In response to these headwinds, the central bank’s standard playbook dictates raising interest rates to anchor inflation expectations and dampen demand. While necessary, this toolkit is not lacking when the bottom line lies in production and distribution.

This is where Jakarta’s dual approach becomes instructive. Indonesia has not abandoned the Inflation Targeting Framework (ITF). As global energy shocks, a devaluation of the rupiah and external uncertainties rose, Bank Indonesia (BI) moved in tandem with its global peers.

Over the past three months, BI has gradually increased its base rate from 4.75% to 5.75% – a clear signal of its commitment to currency stability and its inflation target.

However, Indonesian policymakers recognize that monetary policy is an open instrument against supply-side shocks. Tariff hikes may reduce demand, but they cannot produce rice, ensure horticultural yields or reduce the costs of transporting fuel-driven goods.

Total Football Strategy

Consequently, Indonesia’s inflation strategy does not stop at the central bank’s door. Alongside monetary tightening, Jakarta has intensified inter-ministerial and inter-regional orchestration through the Central and Regional Inflation Control Teams (TPIP and TPID).

This institutional framework connects the Bank of Indonesia, technical ministries, regional governments, the state logistics agency (BULOG) and private distributors. Reflecting the “total football” strategy, the success of this model does not rely on a single player, but on the synchronized execution of all institutional actors.

To be sure, other nations have instituted supply-side interventions. India uses buffer stocks through the Food Corporation of India to stabilize wheat and rice. The US periodically uses its strategic oil reserve; and European countries have used price caps and energy subsidies.

However, Indonesia’s particular advantage lies in structural integration. In many economies, these interventions are reactive and canceled within various ministries.

In contrast, Indonesia has formalized an institutional bridge linking independent monetary policy with supply-side logistics. The central bank maintains its mandate, but it does not fight supply chain fires alone.

The data underscores the efficacy of this strategy. The Central Statistics Agency (BPS) recorded Indonesia’s headline annual inflation in June 2026 at 3.34%, with core inflation at 2.76%. Despite fuel adjustments and rising transport costs, anchored core inflation indicates that public expectations remain stable.

Therefore, price stability is being achieved not simply through the destruction of demand, but by mitigating the spread of cost-push across sectors.

New Policy Plan for Developing Asia

Looking ahead, Jakarta is shifting its inflation strategy from reactive crisis management to long-term capacity building and food security. The underlying philosophy is clear: supply-side shocks must be prevented before they show up in market prices.

This paradigm shift has profound implications for the rest of developing Asia. Many regional economies share common vulnerabilities: heavy reliance on energy imports, acute exposure to climate-induced agricultural shocks, and logistical bottlenecks.

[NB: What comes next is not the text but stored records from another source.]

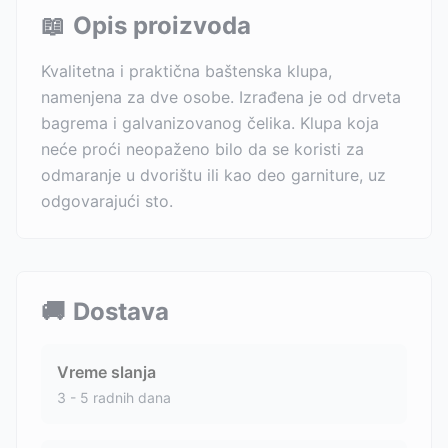
📖
Opis proizvoda
Kvalitetna i praktična baštenska klupa,
namenjena za dve osobe. Izrađena je od drveta
bagrema i galvanizovanog čelika. Klupa koja
neće proći neopaženo bilo da se koristi za
odmaranje u dvorištu ili kao deo garniture, uz
odgovarajući sto.
🚚
Dostava
Vreme slanja
3 - 5 radnih dana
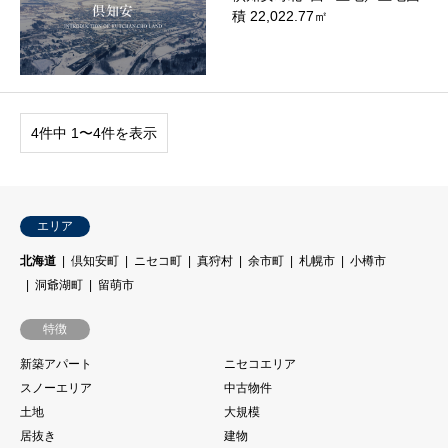
積 22,022.77㎡
4件中 1〜4件を表示
エリア
北海道
倶知安町
ニセコ町
真狩村
余市町
札幌市
小樽市
洞爺湖町
留萌市
特徴
新築アパート
ニセコエリア
スノーエリア
中古物件
土地
大規模
居抜き
建物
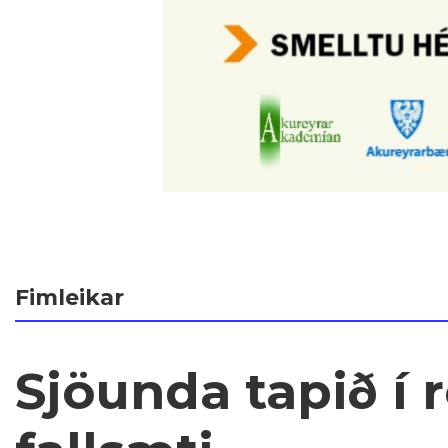
Fimleikar
Sjöunda tapið í r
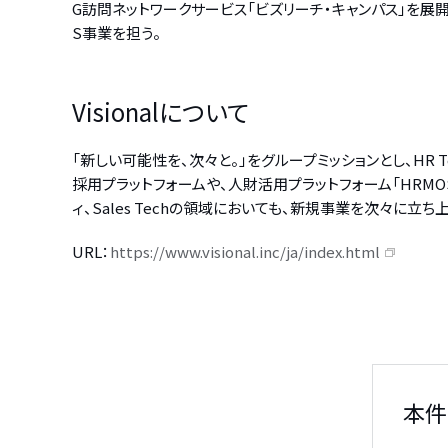
G訪問ネットワークサービス「ビズリーチ・キャンパス」を展開。2
S事業を担う。
Visionalについて
「新しい可能性を、次々と。」をグループミッションとし、HR
採用プラットフォームや、人財活用プラットフォーム「HRMO
ィ、Sales Techの領域においても、新規事業を次々に立ち
URL：
https://www.visional.inc/ja/index.html
本件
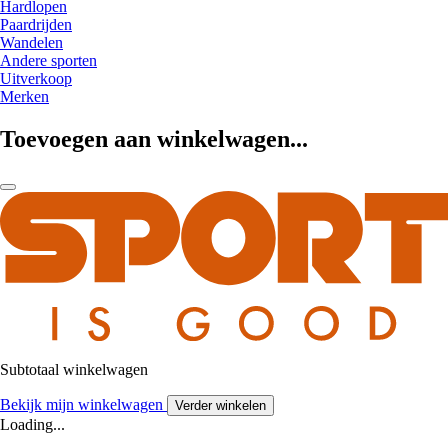
Hardlopen
Paardrijden
Wandelen
Andere sporten
Uitverkoop
Merken
Toevoegen aan winkelwagen...
Subtotaal winkelwagen
Bekijk mijn winkelwagen
Verder winkelen
Loading...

Under these conditions, reliance on interest rates as the sole remedy risks causing severe economic pain without curing the underlying disease.

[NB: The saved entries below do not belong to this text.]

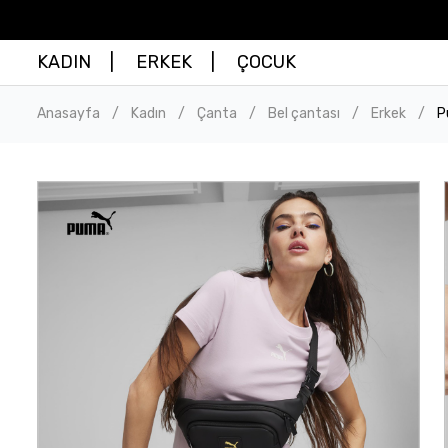
KADIN
ERKEK
ÇOCUK
Anasayfa
Kadın
Çanta
Bel çantası
Erkek
P
/
/
/
/
/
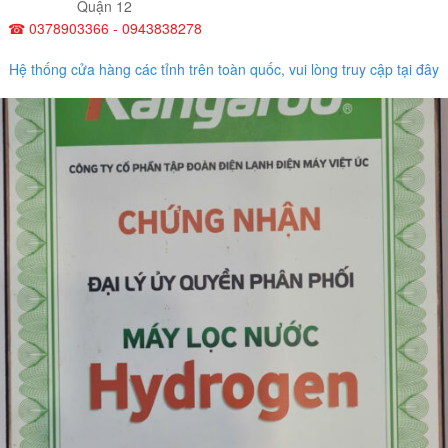
Quận 12
☎ 0378903366 - 0943838278
Hệ thống cửa hàng các tỉnh trên toàn quốc, vui lòng truy cập tại đây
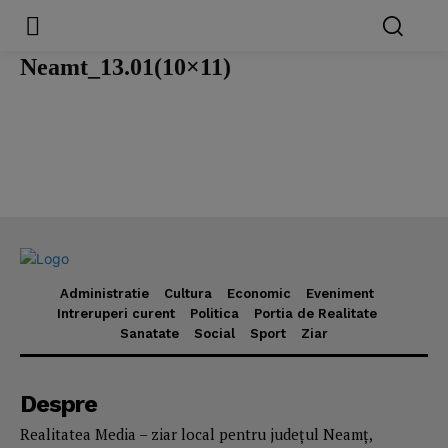
Neamt_13.01(10×11)
Administratie
Cultura
Economic
Eveniment
Intreruperi curent
Politica
Portia de Realitate
Sanatate
Social
Sport
Ziar
Despre
Realitatea Media – ziar local pentru județul Neamț,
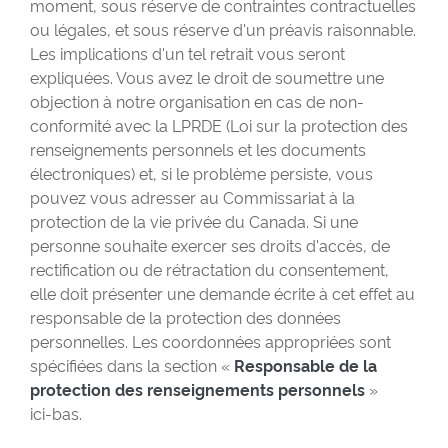
moment, sous réserve de contraintes contractuelles
ou légales, et sous réserve d'un préavis raisonnable.
Les implications d'un tel retrait vous seront
expliquées. Vous avez le droit de soumettre une
objection à notre organisation en cas de non-
conformité avec la LPRDE (Loi sur la protection des
renseignements personnels et les documents
électroniques) et, si le problème persiste, vous
pouvez vous adresser au Commissariat à la
protection de la vie privée du Canada. Si une
personne souhaite exercer ses droits d'accès, de
rectification ou de rétractation du consentement,
elle doit présenter une demande écrite à cet effet au
responsable de la protection des données
personnelles. Les coordonnées appropriées sont
spécifiées dans la section «
Responsable de la
protection des renseignements personnels
»
ici-bas
.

While institutional structures such as TPIP and TPID cannot be blindly copied, the underlying principle is a universal lesson for the region: when supply disruptions dominate the economic landscape, interagency coordination is as vital as monetary policy.

In an era defined by trade fragmentation, geopolitical instability and climate crises, inflation control can no longer be judged strictly by a central bank’s ability to manipulate interest rates.

Success now depends on a country’s capacity to orchestrate monetary, fiscal, agricultural and logistics policies into a unified front. The future of price stability lies beyond simple inflation targeting; requires inflationary governance.

Rabiul Misa is a junior analyst at Bank Indonesia. His work focuses on monetary economics, payment systems, financial inclusion, MSME development and public policy. His commentary has appeared in Kompas.id, Kompas.com, Tribun News, ANTARA News and Kumparan, covering topics including monetary policy, cross-border payments, digital finance, MSME development and regional economic development.